═══ Material supplied

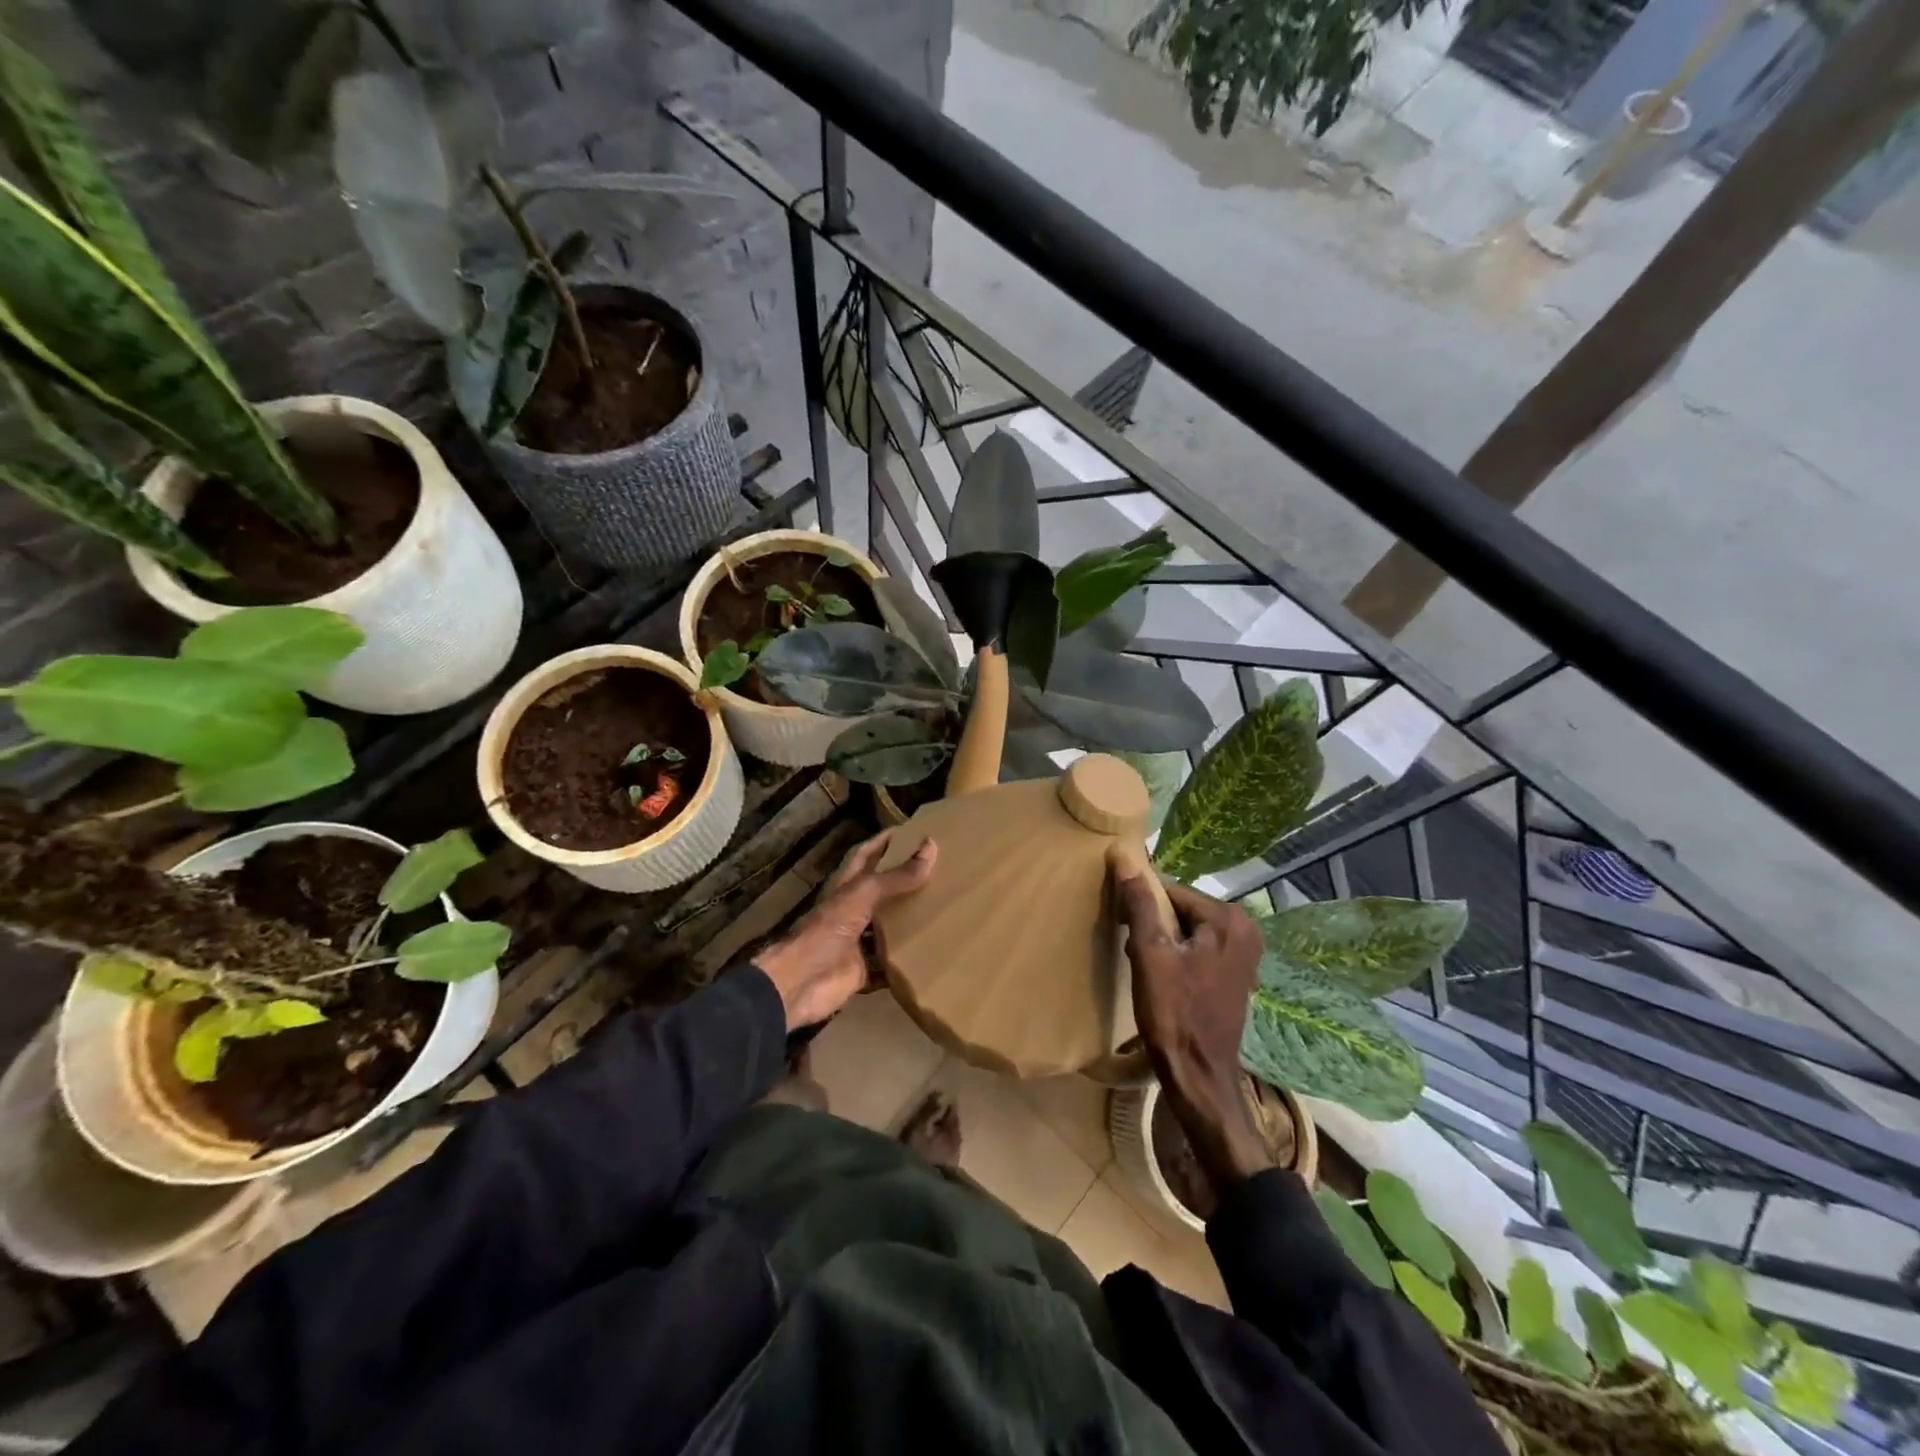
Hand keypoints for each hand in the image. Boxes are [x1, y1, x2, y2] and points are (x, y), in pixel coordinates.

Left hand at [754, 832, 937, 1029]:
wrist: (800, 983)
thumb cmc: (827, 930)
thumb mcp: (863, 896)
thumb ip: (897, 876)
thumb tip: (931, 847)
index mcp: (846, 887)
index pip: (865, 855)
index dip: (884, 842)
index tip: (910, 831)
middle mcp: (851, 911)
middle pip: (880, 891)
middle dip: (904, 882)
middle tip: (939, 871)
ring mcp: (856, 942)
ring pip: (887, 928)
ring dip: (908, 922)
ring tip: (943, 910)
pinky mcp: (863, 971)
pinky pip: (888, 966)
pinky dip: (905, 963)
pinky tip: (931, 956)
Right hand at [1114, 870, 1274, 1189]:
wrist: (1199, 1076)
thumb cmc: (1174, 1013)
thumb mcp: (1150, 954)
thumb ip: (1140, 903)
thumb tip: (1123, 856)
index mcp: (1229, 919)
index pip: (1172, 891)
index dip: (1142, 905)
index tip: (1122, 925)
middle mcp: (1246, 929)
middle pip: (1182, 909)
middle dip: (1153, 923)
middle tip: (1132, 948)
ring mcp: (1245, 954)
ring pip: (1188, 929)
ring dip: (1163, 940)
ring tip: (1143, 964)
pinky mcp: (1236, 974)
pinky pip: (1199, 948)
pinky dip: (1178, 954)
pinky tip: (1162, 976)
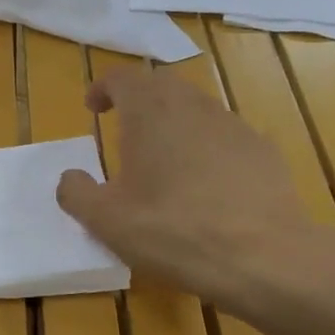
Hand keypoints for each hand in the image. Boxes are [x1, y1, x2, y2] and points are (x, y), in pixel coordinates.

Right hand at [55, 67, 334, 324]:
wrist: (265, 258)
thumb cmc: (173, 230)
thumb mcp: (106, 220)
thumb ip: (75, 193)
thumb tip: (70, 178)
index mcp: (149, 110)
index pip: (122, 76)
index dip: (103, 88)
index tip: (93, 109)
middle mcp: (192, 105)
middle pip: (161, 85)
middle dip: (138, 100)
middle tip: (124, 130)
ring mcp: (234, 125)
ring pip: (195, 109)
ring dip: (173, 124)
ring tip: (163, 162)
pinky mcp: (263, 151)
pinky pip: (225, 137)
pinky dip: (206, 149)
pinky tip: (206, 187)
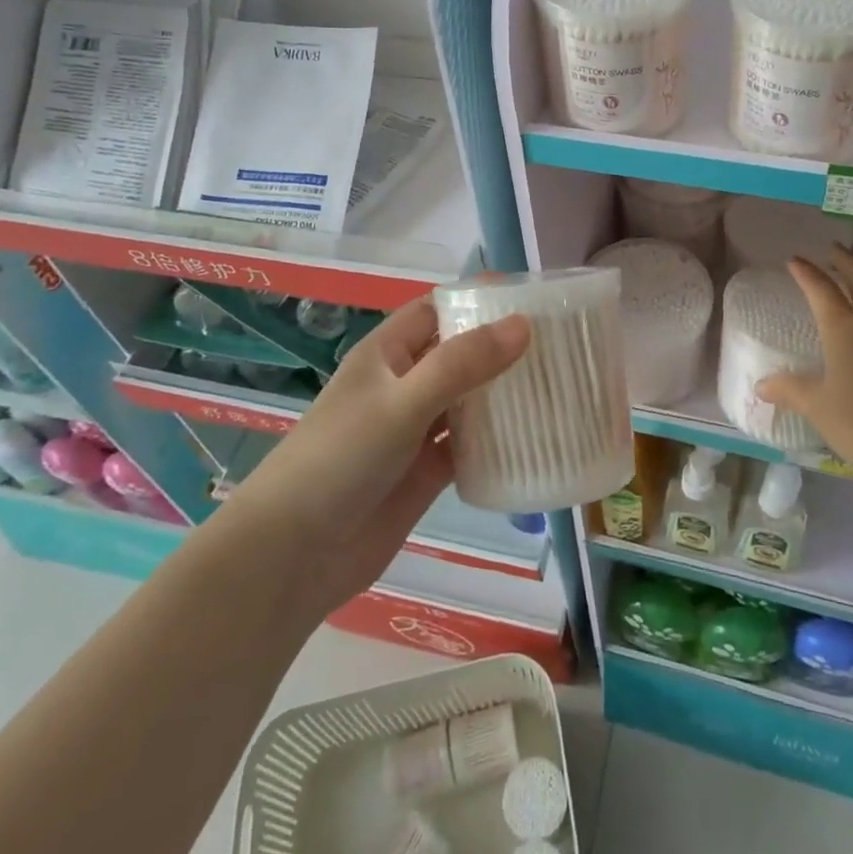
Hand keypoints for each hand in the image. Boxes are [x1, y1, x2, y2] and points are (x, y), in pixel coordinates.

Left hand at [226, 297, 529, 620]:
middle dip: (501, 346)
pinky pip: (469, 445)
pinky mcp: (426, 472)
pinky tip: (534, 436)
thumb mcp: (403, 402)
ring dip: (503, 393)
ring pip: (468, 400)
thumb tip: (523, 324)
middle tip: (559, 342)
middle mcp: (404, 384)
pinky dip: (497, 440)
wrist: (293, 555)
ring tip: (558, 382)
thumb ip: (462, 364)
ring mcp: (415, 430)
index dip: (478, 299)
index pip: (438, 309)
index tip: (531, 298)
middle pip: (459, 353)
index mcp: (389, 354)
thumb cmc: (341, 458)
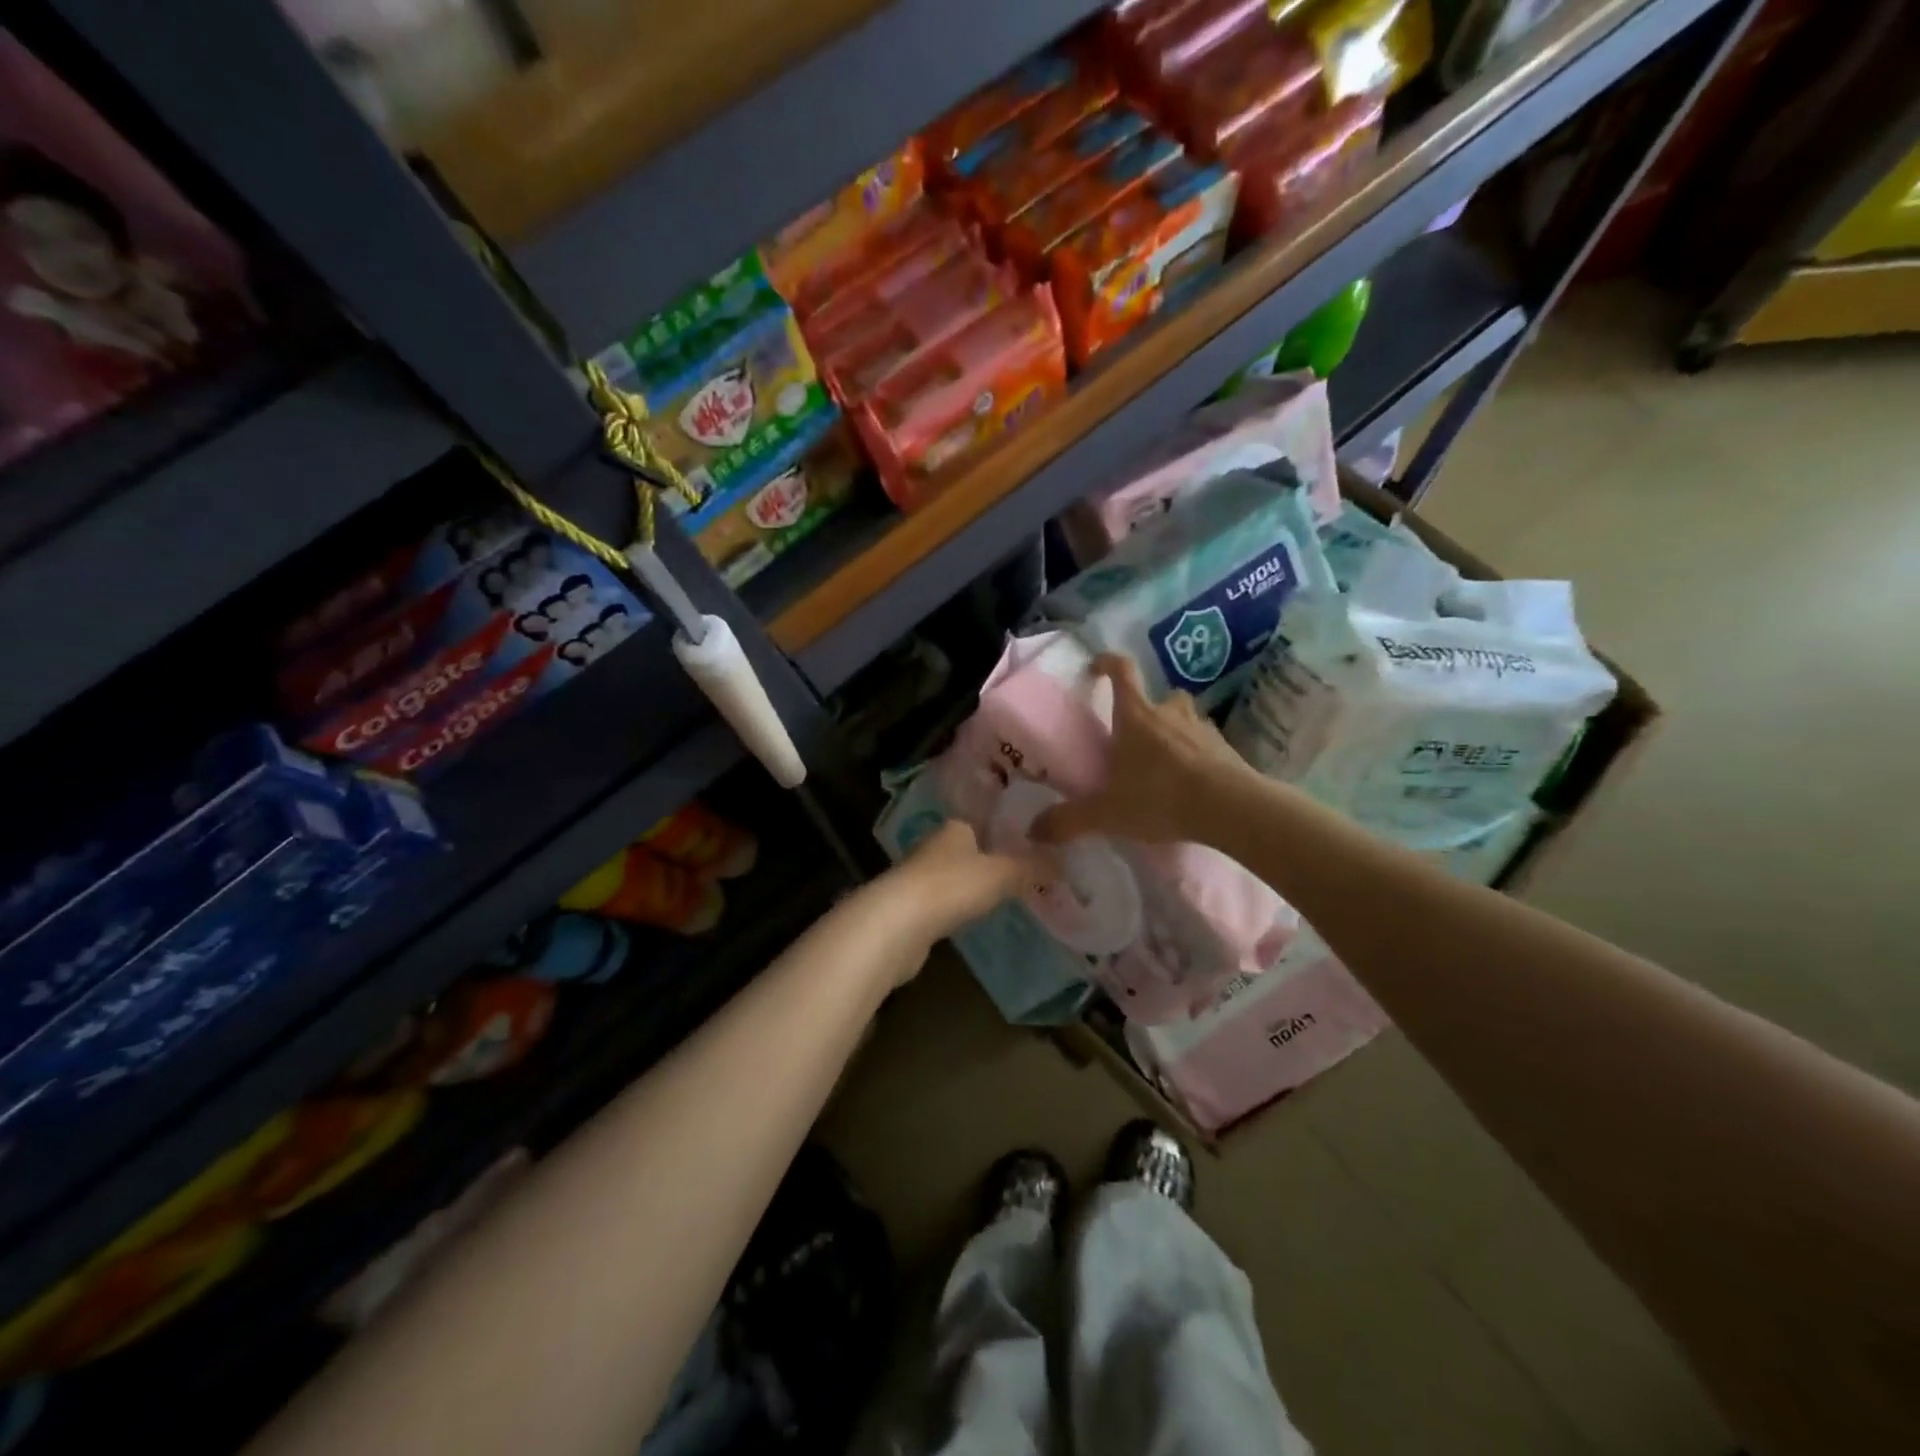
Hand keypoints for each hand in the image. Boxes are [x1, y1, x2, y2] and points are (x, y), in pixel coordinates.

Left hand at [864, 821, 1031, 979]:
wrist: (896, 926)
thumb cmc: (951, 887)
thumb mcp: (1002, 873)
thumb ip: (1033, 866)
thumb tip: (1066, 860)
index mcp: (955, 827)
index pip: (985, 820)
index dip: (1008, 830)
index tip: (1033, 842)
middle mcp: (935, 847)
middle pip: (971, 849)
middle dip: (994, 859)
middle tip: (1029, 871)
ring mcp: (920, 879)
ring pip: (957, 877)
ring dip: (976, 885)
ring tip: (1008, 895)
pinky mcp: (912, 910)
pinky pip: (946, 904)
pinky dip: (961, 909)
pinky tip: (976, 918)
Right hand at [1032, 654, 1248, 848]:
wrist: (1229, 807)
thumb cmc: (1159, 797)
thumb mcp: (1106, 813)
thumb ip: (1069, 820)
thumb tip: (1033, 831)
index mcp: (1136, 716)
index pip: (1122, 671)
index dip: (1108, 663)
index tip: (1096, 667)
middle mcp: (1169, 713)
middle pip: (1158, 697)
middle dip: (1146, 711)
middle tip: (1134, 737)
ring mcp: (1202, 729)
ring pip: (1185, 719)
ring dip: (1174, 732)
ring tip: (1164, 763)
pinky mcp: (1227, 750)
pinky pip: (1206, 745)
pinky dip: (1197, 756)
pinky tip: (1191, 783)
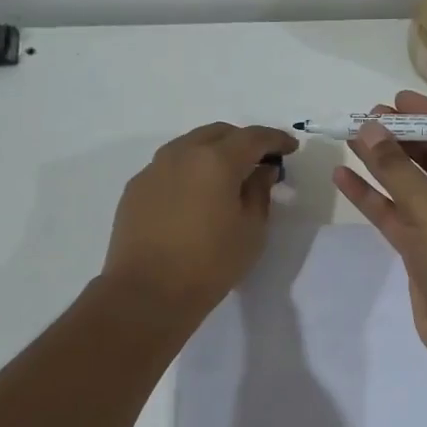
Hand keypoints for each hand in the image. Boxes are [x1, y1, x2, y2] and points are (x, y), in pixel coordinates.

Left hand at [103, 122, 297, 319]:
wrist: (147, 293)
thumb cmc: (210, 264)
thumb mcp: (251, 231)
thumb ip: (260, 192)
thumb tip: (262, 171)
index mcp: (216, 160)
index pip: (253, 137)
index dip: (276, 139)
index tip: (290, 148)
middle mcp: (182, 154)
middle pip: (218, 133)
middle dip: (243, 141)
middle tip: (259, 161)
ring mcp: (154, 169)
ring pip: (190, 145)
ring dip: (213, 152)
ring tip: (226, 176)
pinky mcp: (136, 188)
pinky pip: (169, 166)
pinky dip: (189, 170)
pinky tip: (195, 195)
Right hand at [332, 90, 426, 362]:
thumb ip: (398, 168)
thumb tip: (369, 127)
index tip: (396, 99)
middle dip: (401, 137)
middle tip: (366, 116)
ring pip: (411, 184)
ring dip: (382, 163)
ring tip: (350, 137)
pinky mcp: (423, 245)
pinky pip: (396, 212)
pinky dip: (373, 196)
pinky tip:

══════

The span to give again runs from the line with "index tip: (396, 99)" through the last line of the records above; reproduce it exactly and nothing more.

Answer for the task —
index tip: (396, 99)
middle dip: (401, 137)
middle tip: (366, 116)
ring pip: (411, 184)
ring dip: (382, 163)
ring tip: (350, 137)
pinky mcp: (423, 245)
pinky pip: (396, 212)
pinky dip: (373, 196)
pinky tip:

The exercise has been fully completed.